**Required task A**
Retype the lines of the records word for word, from the line with "genus: Yucca" through the end of the records, including both ends.

**Given text**

········

Halloween is only a few days away! In case you aren’t yet in the spirit, or if you are and you want to add a bit more scary fun to these last few days, consider picking up one of these classic horror books!
There are a lot of scary stories out there, too many to read. However, if I have to recommend some good scary books, I’ll recommend the following eight classics of the genre. These books are essential reading for anyone even remotely interested in horror fiction because they are 1) thoughtfully written and well-crafted; 2) unsettling, creepy, and horrifying; and 3) insanely influential. Stephen King wouldn’t be famous at all if it weren’t for Mary Shelley, Shirley Jackson, and Robert W. Chambers.
Also, its worth noting that while you may “know” about these classics, if you haven’t read them, you’re missing out. So run to your nearest bookstore, library, or Amazon account and get yourself any one of these for a spooky read. If you’re pressed for time, you might like some of the short story collections, which are quick, morbid reads. Enjoy!
*Beware of some spoilers!*
Frankenstein – Mary Shelley
“His limbs were in proportion, and I had selected his features as beautiful. Beautiful! Great God! His yellow skin scarcely covered the work of muscles and arteries beneath; his hair was of a lustrous black, and flowing; his teeth of a pearly whiteness; but these luxuriances only formed a more horrid contrast with his watery eyes, that seemed almost of the same colour as the dun-white sockets in which they were set, his shrivelled complexion and straight black lips.”
I am so very biased towards this novel. It’s one of my favorite books ever, across the board. No movie adaptation has been able to adequately capture (in my opinion) the heartbreaking horror and existential turmoil of the novel. Frankenstein plumbs the depths of the human experience as only a Gothic Romance Novel can.

········

**Extracted records**
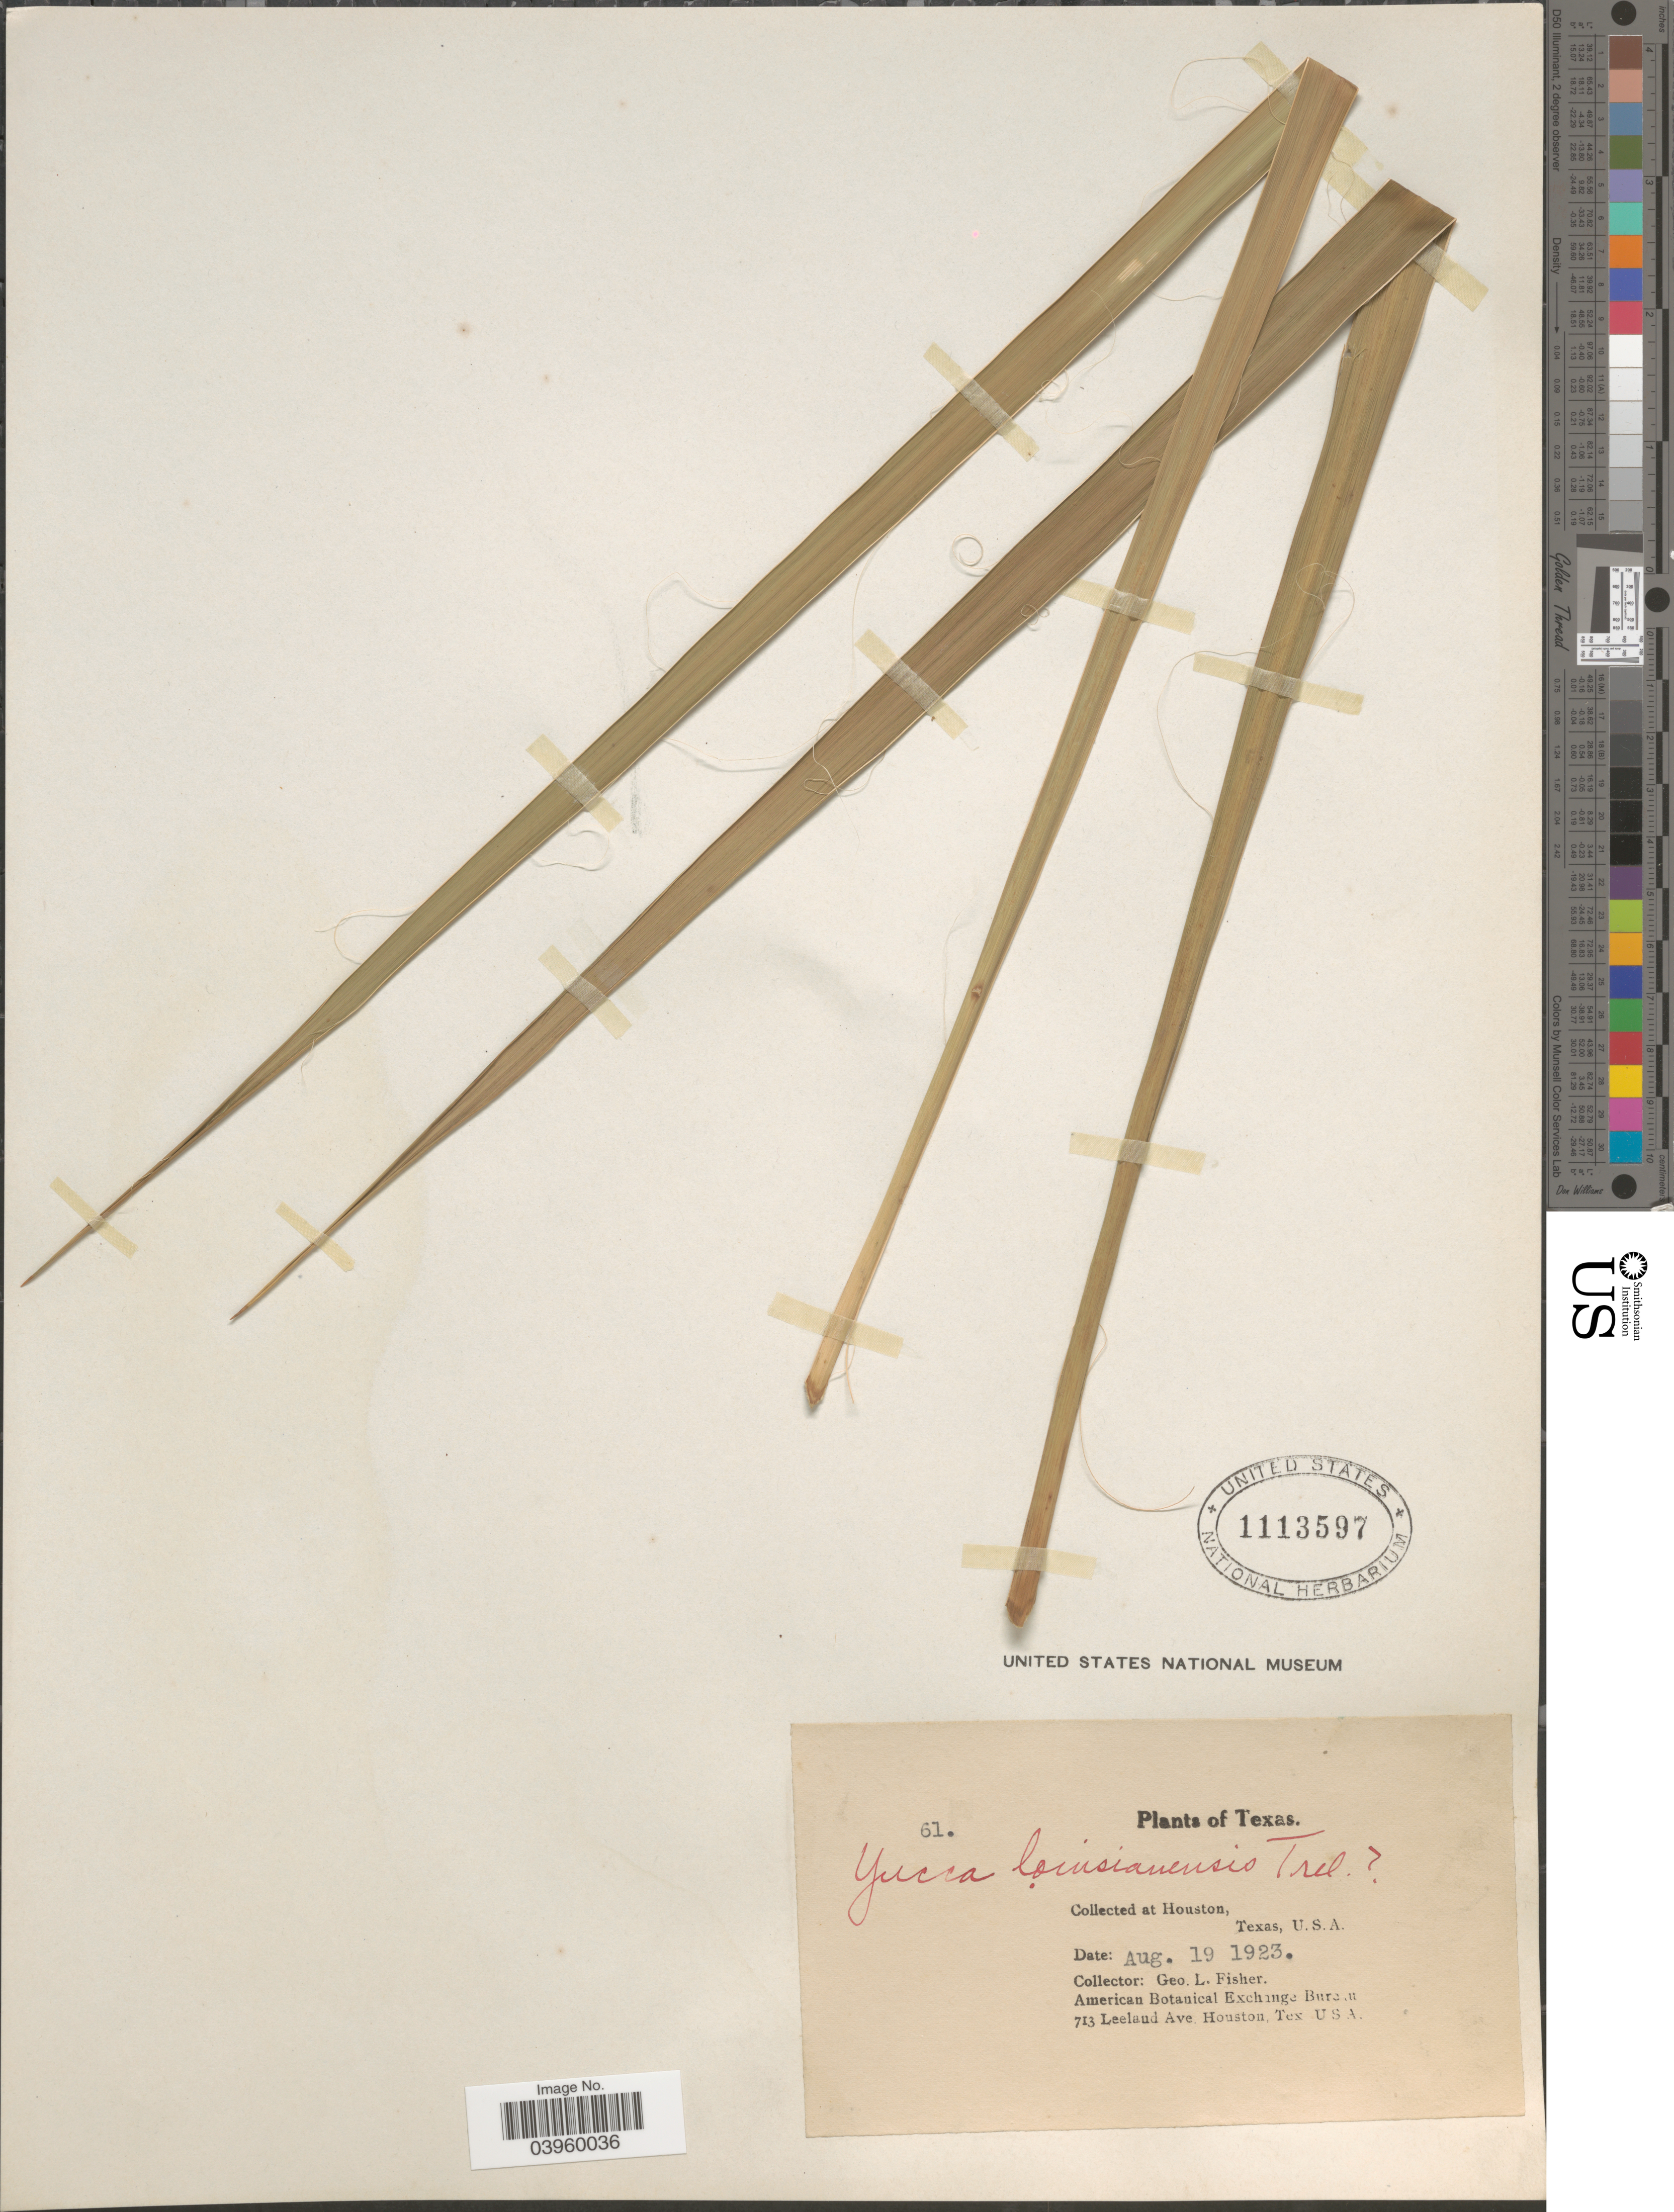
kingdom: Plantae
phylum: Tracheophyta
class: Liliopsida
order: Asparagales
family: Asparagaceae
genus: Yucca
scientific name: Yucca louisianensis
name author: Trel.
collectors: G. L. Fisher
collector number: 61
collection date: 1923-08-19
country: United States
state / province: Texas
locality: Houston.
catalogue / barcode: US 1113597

········

**Required task B**
Which writers does the horror books post name?

**Final answer A**
genus: Yucca
scientific name: Yucca louisianensis
name author: Trel.
collectors: G. L. Fisher
collector number: 61
collection date: 1923-08-19
country: United States
state / province: Texas
locality: Houston.
catalogue / barcode: US 1113597

**Final answer B**
Stephen King, Mary Shelley, Shirley Jackson, Robert W. Chambers